### Required action
From the entries below, gather every line containing the string "Tigers".

### Data records
**********

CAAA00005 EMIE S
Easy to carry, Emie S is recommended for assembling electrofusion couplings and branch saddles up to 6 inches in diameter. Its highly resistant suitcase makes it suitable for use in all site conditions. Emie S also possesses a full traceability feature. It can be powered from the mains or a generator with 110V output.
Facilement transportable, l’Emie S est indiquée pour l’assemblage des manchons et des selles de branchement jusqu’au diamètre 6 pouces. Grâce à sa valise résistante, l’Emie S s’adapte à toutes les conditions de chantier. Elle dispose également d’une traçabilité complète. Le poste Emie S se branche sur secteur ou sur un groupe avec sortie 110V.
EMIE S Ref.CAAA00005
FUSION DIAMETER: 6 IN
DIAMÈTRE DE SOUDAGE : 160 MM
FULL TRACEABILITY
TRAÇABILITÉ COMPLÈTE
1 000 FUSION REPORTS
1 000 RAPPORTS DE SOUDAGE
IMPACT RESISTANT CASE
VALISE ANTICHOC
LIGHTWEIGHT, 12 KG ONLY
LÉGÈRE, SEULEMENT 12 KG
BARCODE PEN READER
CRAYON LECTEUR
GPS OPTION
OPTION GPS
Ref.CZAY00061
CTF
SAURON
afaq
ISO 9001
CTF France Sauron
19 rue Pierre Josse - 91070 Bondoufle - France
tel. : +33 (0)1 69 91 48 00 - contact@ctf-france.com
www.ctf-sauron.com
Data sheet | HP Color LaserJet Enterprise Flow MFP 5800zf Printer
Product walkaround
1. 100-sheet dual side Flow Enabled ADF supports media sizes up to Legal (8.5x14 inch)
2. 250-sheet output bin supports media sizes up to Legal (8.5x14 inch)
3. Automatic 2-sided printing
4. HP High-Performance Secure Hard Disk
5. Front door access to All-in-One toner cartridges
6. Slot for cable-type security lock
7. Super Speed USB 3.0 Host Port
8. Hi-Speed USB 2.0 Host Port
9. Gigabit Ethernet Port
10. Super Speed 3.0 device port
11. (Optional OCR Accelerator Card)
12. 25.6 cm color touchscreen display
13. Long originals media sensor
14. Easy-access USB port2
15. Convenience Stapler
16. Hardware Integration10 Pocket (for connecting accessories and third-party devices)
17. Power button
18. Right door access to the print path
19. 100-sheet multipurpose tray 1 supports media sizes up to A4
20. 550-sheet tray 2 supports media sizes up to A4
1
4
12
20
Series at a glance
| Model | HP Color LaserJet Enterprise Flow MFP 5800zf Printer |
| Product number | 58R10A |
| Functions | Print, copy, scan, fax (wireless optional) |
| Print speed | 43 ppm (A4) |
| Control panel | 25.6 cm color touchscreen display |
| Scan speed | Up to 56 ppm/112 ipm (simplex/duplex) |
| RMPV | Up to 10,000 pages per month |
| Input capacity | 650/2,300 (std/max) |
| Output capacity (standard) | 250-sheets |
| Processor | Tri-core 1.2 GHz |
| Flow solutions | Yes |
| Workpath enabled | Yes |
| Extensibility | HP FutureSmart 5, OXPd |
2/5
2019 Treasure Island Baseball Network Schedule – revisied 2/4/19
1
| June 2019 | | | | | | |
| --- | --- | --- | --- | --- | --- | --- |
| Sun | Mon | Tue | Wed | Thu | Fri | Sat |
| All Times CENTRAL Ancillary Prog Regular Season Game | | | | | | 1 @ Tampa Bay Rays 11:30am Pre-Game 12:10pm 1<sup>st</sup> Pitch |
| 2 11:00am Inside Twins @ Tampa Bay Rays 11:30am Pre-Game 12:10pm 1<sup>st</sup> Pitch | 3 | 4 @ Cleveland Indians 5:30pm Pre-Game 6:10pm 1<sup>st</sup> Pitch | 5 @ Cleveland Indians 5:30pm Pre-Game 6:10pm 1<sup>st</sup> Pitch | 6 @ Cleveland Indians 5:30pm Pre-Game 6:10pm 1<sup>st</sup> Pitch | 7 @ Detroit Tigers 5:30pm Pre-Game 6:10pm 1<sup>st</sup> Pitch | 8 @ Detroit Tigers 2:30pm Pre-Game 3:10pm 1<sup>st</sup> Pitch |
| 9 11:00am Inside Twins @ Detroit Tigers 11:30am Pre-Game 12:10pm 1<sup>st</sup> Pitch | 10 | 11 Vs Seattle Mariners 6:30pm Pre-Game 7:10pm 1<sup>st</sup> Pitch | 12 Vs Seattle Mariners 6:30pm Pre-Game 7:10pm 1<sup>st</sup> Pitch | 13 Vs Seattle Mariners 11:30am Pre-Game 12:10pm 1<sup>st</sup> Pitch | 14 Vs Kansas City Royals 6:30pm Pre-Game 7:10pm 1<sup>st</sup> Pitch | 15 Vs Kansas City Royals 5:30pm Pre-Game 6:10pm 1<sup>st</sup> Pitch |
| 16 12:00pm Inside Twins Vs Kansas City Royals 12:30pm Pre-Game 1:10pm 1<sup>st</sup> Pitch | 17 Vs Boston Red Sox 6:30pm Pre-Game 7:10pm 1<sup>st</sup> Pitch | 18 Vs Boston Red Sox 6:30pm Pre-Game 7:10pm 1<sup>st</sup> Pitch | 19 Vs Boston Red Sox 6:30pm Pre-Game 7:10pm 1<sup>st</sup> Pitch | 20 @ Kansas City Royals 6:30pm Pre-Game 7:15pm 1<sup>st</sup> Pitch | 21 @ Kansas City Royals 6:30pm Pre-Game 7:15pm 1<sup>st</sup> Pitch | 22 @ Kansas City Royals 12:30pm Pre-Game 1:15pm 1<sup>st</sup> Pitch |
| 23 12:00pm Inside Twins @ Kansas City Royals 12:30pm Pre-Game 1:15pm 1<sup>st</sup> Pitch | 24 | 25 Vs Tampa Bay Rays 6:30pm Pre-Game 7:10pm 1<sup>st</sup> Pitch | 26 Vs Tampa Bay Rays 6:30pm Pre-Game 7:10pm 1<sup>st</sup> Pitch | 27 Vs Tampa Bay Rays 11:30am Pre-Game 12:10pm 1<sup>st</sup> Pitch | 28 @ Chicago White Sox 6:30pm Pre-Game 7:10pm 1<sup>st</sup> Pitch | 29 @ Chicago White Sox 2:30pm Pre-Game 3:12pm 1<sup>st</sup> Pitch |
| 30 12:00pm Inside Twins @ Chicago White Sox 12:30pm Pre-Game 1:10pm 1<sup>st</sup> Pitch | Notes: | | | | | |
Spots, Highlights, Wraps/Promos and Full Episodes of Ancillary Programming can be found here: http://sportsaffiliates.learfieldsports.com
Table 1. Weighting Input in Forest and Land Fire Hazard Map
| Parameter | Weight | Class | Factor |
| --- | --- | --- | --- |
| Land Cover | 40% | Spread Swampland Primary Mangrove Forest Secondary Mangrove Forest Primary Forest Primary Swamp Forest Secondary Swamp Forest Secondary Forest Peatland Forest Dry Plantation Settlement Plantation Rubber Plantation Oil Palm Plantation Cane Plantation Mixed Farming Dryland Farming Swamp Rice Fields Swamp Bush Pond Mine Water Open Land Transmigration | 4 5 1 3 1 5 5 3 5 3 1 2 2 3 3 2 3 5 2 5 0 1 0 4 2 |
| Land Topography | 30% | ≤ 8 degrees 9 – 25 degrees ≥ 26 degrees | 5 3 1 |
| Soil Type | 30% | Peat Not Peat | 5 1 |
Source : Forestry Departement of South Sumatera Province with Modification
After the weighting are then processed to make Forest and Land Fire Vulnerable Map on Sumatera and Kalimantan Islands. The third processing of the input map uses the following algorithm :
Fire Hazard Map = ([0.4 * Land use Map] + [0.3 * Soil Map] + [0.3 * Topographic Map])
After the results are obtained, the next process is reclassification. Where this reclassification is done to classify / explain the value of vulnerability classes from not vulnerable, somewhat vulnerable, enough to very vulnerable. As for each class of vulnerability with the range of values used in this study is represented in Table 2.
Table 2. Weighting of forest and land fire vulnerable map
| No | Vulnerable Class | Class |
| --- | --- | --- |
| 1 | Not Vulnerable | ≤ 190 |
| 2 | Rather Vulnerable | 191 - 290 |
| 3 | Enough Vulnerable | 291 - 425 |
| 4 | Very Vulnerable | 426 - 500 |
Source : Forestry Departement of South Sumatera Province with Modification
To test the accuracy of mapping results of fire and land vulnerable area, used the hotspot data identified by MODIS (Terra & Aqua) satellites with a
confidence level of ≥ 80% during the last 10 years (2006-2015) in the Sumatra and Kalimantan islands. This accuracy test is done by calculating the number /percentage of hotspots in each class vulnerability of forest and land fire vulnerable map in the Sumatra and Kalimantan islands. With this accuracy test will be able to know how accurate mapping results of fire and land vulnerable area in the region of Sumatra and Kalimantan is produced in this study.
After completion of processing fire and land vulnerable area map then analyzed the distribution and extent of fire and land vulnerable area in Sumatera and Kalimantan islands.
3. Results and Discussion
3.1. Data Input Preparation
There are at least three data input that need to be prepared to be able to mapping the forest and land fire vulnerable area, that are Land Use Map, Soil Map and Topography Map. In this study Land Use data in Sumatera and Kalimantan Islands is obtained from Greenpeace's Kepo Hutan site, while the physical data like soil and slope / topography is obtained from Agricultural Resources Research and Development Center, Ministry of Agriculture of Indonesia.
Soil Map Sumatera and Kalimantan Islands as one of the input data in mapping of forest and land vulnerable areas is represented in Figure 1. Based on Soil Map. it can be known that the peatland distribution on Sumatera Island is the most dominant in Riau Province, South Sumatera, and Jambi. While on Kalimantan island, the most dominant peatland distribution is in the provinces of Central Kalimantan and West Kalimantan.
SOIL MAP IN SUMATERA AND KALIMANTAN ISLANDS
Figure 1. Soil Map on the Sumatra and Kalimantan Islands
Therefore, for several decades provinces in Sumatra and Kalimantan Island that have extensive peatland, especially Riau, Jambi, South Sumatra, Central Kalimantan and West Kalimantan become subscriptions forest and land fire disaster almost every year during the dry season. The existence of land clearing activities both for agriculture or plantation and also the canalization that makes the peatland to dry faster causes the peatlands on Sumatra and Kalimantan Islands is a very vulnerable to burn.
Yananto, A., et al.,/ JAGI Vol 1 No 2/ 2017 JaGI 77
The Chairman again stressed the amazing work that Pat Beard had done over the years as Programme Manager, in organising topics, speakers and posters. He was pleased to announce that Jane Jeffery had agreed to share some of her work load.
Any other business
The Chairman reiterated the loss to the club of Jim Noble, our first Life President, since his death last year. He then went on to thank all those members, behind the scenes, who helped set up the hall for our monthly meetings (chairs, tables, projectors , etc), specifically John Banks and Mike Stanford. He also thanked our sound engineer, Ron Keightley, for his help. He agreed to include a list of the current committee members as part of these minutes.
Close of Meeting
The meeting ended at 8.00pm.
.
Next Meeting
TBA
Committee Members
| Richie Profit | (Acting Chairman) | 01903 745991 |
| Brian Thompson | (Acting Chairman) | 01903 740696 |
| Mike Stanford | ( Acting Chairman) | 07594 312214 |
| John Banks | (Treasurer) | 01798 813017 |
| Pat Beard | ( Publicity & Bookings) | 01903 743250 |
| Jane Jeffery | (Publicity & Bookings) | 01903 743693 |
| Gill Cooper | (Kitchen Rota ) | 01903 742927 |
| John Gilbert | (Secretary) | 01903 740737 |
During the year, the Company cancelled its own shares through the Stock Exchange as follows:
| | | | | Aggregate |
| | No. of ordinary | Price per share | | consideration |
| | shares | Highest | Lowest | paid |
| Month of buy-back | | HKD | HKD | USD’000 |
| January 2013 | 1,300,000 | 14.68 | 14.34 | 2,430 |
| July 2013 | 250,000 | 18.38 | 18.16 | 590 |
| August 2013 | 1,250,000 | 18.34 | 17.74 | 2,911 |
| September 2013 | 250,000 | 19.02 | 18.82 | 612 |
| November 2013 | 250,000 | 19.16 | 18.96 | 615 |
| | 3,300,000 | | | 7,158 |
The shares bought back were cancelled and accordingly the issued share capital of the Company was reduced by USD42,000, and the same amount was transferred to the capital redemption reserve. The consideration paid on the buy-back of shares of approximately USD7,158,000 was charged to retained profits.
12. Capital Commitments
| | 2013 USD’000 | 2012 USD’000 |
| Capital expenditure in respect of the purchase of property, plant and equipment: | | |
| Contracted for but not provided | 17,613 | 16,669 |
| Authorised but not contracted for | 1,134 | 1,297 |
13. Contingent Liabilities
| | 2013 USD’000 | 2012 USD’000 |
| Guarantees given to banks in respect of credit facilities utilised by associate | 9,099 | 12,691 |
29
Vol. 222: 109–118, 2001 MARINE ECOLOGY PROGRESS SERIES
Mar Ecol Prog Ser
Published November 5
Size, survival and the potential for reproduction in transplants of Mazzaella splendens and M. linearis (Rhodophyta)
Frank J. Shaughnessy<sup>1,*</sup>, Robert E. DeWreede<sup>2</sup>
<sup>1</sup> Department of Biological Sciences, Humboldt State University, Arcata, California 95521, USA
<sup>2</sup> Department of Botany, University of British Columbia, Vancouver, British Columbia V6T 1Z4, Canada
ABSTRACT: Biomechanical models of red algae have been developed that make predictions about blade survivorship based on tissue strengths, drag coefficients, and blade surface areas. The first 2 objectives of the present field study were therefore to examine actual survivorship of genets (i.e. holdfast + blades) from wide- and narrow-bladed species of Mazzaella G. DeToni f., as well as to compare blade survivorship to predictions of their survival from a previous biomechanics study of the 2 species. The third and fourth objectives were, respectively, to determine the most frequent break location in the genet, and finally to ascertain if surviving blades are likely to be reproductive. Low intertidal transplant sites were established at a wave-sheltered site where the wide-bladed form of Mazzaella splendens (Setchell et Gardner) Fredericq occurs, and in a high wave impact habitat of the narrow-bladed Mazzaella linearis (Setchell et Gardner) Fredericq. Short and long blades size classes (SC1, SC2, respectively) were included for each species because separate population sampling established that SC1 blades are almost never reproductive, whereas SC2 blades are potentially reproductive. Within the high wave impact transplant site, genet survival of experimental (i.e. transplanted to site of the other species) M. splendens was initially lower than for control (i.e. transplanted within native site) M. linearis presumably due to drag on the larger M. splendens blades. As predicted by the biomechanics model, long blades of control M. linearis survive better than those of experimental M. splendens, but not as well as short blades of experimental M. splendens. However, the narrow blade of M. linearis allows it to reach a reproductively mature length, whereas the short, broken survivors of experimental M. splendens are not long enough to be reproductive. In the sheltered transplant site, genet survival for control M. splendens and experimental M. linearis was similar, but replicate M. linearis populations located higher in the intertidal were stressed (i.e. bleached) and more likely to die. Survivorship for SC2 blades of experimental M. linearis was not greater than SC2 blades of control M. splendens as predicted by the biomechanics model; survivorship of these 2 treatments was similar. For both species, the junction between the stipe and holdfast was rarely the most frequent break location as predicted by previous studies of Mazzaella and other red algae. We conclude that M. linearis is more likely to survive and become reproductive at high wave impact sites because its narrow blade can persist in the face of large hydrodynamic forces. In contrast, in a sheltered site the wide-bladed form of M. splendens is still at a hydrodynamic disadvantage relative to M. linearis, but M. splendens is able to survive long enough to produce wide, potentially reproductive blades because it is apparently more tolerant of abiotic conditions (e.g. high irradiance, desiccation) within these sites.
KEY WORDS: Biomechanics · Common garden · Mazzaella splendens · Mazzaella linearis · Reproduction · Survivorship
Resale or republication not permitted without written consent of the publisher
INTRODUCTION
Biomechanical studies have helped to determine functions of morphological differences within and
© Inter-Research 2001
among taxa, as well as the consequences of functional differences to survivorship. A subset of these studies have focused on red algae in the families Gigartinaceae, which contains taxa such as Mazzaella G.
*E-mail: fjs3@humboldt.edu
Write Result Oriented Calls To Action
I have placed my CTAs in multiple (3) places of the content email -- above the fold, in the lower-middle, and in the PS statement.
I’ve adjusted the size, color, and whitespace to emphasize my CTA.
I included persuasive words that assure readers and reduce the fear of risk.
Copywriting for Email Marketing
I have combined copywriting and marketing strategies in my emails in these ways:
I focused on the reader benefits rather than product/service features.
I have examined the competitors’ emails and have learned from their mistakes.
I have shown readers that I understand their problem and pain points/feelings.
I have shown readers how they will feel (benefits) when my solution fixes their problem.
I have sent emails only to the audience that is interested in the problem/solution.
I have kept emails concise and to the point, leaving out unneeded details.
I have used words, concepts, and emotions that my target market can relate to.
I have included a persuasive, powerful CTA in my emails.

**********

### Expected output
| 2 11:00am Inside Twins @ Tampa Bay Rays 11:30am Pre-Game 12:10pm 1<sup>st</sup> Pitch | 3 | 4 @ Cleveland Indians 5:30pm Pre-Game 6:10pm 1<sup>st</sup> Pitch | 5 @ Cleveland Indians 5:30pm Pre-Game 6:10pm 1<sup>st</sup> Pitch | 6 @ Cleveland Indians 5:30pm Pre-Game 6:10pm 1<sup>st</sup> Pitch | 7 @ Detroit Tigers 5:30pm Pre-Game 6:10pm 1<sup>st</sup> Pitch | 8 @ Detroit Tigers 2:30pm Pre-Game 3:10pm 1<sup>st</sup> Pitch |
| 9 11:00am Inside Twins @ Detroit Tigers 11:30am Pre-Game 12:10pm 1<sup>st</sup> Pitch | 10 | 11 Vs Seattle Mariners 6:30pm Pre-Game 7:10pm 1<sup>st</sup> Pitch | 12 Vs Seattle Mariners 6:30pm Pre-Game 7:10pm 1<sup>st</sup> Pitch | 13 Vs Seattle Mariners 11:30am Pre-Game 12:10pm 1<sup>st</sup> Pitch | 14 Vs Kansas City Royals 6:30pm Pre-Game 7:10pm 1<sup>st</sup> Pitch | 15 Vs Kansas City Royals 5:30pm Pre-Game 6:10pm 1<sup>st</sup> Pitch |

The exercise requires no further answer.